I'm looking forward to your recipe!
This looks delicious.


----------



## John Smith_inFL (Jun 15, 2018)

de-nagorg said:


> My biggest problem, is figuring out how to keep the extra from going bad, before I eat them.
> *After a few days of dishing a small portion, pudding seems to get runny, and messy.*
> ED


this is where the frozen portions come in. . . . the pudding may not be as "fresh" as the first bite, but definitely not runny.
experimenting with small portions was my first step - then, went to 3 boxes which require 10 cups of milk. the box calls for 3 cups of milk per box - which is not enough for 10 loaf pans, but made zero difference in the end.
my very first experiment was the layering method of cookies, banana, pudding. after 2 or 3 pans, that is when I said to heck with this, got out my big dishpan and mixed it all together.

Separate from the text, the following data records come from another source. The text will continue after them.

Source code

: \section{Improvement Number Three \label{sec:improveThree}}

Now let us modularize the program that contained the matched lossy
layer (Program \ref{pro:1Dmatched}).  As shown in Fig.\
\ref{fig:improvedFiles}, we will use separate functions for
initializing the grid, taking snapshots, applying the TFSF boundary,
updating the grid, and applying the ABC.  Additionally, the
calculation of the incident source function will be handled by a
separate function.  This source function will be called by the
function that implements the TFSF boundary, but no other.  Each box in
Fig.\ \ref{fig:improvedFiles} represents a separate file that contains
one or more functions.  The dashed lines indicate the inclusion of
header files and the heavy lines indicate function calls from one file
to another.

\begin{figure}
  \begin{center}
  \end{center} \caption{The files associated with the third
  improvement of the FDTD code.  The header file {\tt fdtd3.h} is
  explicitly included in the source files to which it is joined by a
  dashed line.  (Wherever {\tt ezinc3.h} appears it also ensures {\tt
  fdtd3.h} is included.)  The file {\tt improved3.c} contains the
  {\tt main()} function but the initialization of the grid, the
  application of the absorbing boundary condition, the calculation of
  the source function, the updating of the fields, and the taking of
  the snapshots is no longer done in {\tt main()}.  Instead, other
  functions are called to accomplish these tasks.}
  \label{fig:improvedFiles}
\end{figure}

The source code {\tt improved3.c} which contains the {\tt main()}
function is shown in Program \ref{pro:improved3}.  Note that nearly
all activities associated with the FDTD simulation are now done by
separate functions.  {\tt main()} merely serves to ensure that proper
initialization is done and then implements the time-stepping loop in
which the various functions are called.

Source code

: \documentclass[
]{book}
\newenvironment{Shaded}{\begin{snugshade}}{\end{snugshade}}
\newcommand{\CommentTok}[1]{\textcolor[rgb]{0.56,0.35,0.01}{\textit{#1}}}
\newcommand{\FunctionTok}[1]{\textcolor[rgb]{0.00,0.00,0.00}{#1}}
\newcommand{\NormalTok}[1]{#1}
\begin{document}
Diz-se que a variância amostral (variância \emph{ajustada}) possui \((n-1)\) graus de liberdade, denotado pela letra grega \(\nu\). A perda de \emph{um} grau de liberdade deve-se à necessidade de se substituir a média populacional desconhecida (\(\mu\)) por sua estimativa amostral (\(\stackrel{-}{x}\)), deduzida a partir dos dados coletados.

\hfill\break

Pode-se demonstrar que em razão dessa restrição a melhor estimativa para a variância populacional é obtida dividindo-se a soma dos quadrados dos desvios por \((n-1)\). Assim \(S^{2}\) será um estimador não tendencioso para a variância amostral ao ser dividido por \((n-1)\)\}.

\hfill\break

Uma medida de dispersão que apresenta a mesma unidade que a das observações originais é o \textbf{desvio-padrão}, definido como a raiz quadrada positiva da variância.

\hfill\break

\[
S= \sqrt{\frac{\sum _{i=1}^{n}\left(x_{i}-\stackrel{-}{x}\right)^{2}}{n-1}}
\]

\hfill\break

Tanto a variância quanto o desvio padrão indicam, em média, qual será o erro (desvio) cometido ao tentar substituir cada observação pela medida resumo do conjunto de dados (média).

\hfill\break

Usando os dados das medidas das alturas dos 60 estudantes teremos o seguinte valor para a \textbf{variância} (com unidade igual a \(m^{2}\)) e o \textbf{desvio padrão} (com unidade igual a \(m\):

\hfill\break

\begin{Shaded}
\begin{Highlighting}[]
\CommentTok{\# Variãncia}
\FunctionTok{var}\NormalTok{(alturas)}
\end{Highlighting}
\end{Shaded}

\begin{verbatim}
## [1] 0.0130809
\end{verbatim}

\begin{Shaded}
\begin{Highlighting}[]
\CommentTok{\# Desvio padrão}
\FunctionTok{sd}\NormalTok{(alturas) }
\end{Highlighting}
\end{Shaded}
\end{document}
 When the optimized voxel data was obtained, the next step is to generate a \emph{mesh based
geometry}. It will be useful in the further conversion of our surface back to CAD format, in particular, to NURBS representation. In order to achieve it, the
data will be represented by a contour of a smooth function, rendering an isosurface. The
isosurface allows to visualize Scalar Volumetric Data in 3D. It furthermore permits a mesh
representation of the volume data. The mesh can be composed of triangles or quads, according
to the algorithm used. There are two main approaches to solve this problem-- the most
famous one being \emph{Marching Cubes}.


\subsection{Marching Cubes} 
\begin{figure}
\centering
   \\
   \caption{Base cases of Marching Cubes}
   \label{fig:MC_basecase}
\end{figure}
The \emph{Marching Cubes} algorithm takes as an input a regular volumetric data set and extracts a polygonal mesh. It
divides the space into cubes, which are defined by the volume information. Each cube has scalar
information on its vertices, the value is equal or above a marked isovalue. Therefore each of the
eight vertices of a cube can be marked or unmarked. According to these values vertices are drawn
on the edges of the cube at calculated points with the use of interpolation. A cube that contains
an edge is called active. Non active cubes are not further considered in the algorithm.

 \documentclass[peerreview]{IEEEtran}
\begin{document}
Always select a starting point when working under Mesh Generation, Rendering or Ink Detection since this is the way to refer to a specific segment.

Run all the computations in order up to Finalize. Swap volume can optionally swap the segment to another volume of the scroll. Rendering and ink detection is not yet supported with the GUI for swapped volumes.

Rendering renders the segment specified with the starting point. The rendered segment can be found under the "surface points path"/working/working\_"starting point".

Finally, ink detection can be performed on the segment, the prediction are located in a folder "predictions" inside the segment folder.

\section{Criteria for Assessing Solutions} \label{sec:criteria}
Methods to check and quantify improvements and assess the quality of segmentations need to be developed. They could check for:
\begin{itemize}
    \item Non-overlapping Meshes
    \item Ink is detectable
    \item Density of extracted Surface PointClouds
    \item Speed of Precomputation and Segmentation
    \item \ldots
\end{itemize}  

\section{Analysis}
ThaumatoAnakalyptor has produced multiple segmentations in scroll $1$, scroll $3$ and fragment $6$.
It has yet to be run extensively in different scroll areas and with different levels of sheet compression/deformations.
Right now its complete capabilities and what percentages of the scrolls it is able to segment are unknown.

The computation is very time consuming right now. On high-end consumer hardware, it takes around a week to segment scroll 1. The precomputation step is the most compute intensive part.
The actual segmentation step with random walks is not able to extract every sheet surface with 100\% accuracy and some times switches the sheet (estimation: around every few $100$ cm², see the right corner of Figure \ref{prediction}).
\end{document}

For hongry folks, it makes no difference.
Frozen solid and wrapped in food wrap, it will keep for 6 months (yeah, right, who in their right mind would pass up a nanner puddin snack).


----------



## miteigenenhaenden (Nov 30, 2021)

Starch, as it is in the pudding mix, releases the absorbed liquid again after freezing. This is why the banana pudding becomes softer after thawing.
Is normal. The taste will not change as a result and it will be correct: It makes no difference for hungry people. ;-)


----------